5. Theaters Must Have Staff Who Can Operate Assistive Equipment and Communicate Effectively with Patrons with Disabilities
At least one person (presumably an employee) who can locate and operate all captioning and audio description listening devices, as well as any ancillary equipment, must be at the theater at all times. This employee must be able to communicate effectively with customers with disabilities regarding the operation of this equipment and to address potential equipment malfunctions. DOJ stated in the commentary that this provision does not require a theater to hire a sign language interpreter to communicate with a deaf patron.
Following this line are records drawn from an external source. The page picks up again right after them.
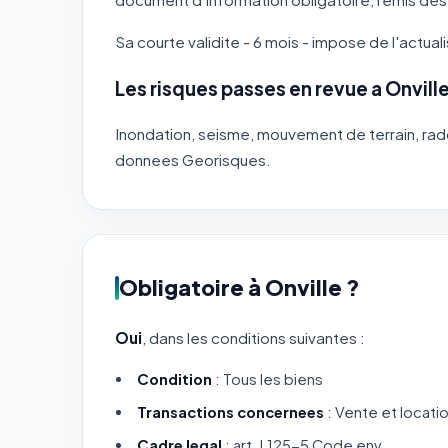
Sa courte validite - 6 mois - impose de l'actuali
Les risques passes en revue a Onvill
Inondation, seisme, mouvement de terrain, radon,
donnees Georisques.
Obligatoire à Onville ?
Oui
, dans les conditions suivantes :
Condition
: Tous les biens
Transactions concernees
: Vente et locati
Cadre legal
: art. L125-5 Code env.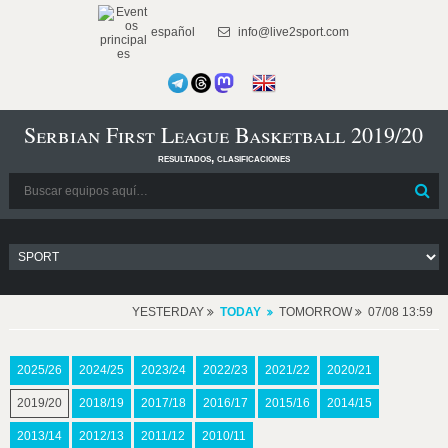
español
info@live2sport.com
Serbian First League Basketball 2019/20
resultados, clasificaciones
YESTERDAY
TODAY
TOMORROW
07/08 13:59
2025/26
2024/25
2023/24
2022/23
2021/22
2020/21
2019/20
2018/19
2017/18
2016/17
2015/16
2014/15
2013/14
2012/13
2011/12
2010/11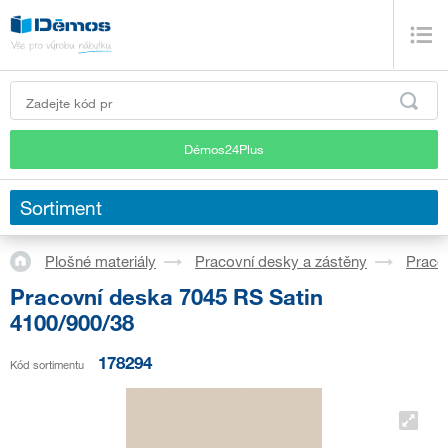
Démos24Plus
Sortiment
Plošné materiály
Pracovní desky a zástěny
Praco
Pracovní deska 7045 RS Satin
4100/900/38
178294
Kód sortimentu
Instead, effective communication regarding the use and operation of this equipment may be provided through “signage, instruction guides, and exchange of written notes.”
6. Other Technologies May be an Acceptable Substitute for Closed Captioning
Movie theaters may use technologies other than closed captioning (such as open captioning), as long as the technology used provides communication that is as effective as that provided to patrons without disabilities.
7. Theaters’ Communications and Advertisements Showing Movie Times Must Indicate Whether Captioning and Audio Description Listening Devices are Available
The proposed rule requires that a theater’s communications and advertisements intended inform potential patrons of movie showings and times must indicate whether each movie is available with captioning and/or audio description. This requirement extends to “websites, posters, marquees, newspapers, telephone, and other forms of communication.” The DOJ’s commentary states that this requirement applies to “all types of communications and advertisements provided by movie theaters,” but does not apply to third party websites.
8. Digital Movie Screens will have Six Months to Comply; DOJ Undecided about Compliance for Analog Movie Screens
Movie screens using digital media (as opposed to 35 mm film) must comply with the proposed rule within six months after the final rule is published in the Federal Register. If an analog (film) screen is converted to digital, then it must comply within six months after the conversion.
The proposed rule presents two “options” for public comment regarding compliance of analog movie screens. Under the first option, theaters with analog screens must comply with the proposed rule within four years after the final rule is published. Under the second option, DOJ would address the obligation of theaters with analog screens in a future rulemaking. The DOJ will consider the public’s comments in determining which option to adopt in the final rule.
The compliance schedule in the proposed rule departs from the approach DOJ described in 2010 when it issued the Advanced Notice of Proposed Rulemaking (ANPRM). At that time, DOJ said it was considering a phased approach that would require a theater to offer captioning and audio description on 50 percent of its movie screens by the end of a five year period. The proposed rule, in contrast, requires that all digital movie screens provide captioning and audio description within six months of publication of the final rule.
As with all proposed regulations, the implications for movie theaters and movie goers will become more apparent over time. However, there is no question that this rule, when final, will impose a substantial cost on the industry, provide benefits for individuals with sight and hearing disabilities, and provide yet more litigation fodder for opportunistic plaintiffs and their lawyers.